Children with sensory problems often hate haircuts. You may get advice to let your child take a favorite toy to the haircutter and bribe him with a lollipop. That’s a good start, but often not enough. For a child with sensory issues, who may have trouble with the height of the chair, the sight or sound of the scissors or buzzcut razor, or the smell of the shampoo or chemicals in the hair salon, consider these strategies:
• Use the word trim instead of cut to make the process seem less frightening.
• Stop by the hair salon for a visit to watch someone else get their hair cut. If it’s the buzzer sound that scares your child, the barber can “play the buzzer” for your child on a day he’s not having his hair cut. At home, you can hold a
vibrating toothbrush or vibrating pen near your child’s ears so the sound becomes familiar and non-threatening.
• Use a towel and clip rather than a plastic cape. The plastic or Velcro fastener can be even more irritating to a child than stray hair on the neck.
• Bring an extra shirt so your child can change immediately afterward.
• Go to a child’s hair salon that’s more kid friendly and doesn’t stink of hair dye or perm chemicals.
• Him or her listen to favorite music during a haircut.
• Have your child sit on your lap or in a low chair rather than a high chair seen in most barbershops.
• Massage your child’s scalp and neck before the hair trim.
• Use a weighted lap pad for calming, and whatever toy your child finds
absorbing.
• Bribery can help. Plan a special activity for after the haircut.
• Consider cutting your child’s hair at home.
Desensitization for a neurological system that works differently than other children's neurological systems, is best done as a gradual process. That's proven science for any type of desensitization process. Desensitization is not mollycoddling, it's a proven scientific technique that has been used for decades.
As far as your method of tough love for sensory integration problems and haircuts, if you can find anyone else that suggests this as an answer to help this problem, I would be interested in seeing that opinion.

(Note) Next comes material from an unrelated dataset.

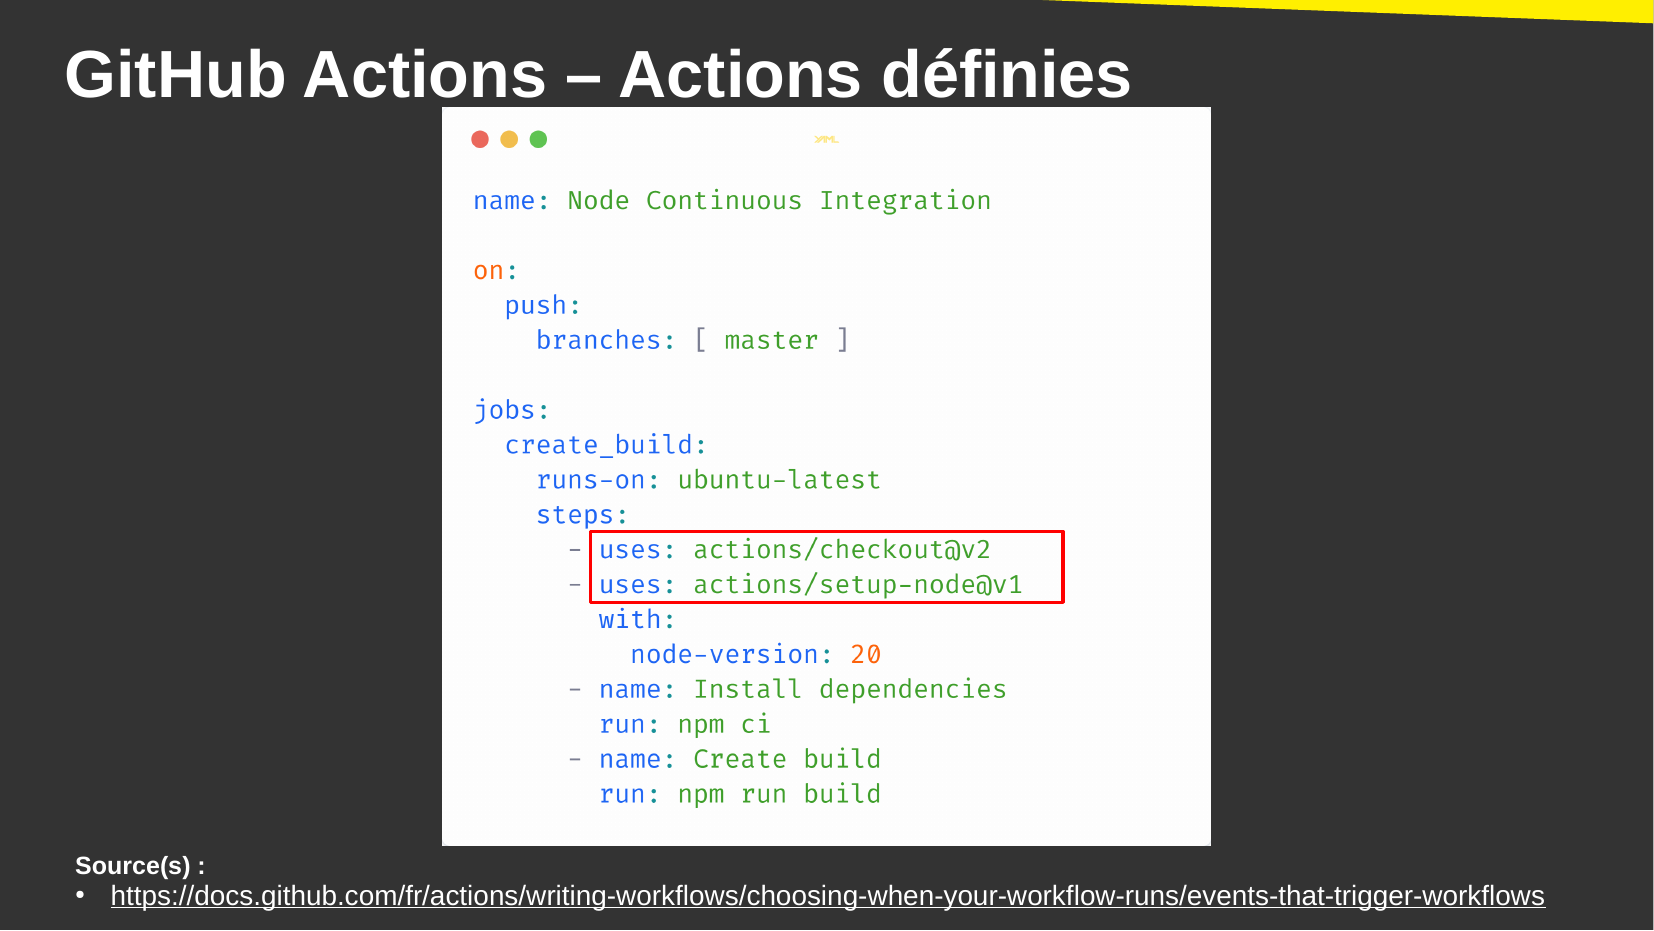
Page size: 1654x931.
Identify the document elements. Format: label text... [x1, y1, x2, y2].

No doubt that people use tough love, when they don't understand their children have Aspergers or sensory integration problems. When their children throw tantrums they probably think they are being bad instead of having any idea that their children have sensory integration problems. Another reason why awareness is important.
You asked another poster to provide specific examples of what we are trying to explain, and I have taken the time and effort to try to do what you have asked, in a sincere manner.
This example of communication misunderstanding, can be the most crippling of issues in Aspergers, because it's not like a broken leg; one often can't see it in theirselves, and I still catch myself doing it; and probably still do it when it is not brought to my attention. I have observed it in me, so I know it is part of my nature, I have to try to adapt to.
Some people think some with Aspergers do it on purpose to be mean or rude, and often it is not the case at all.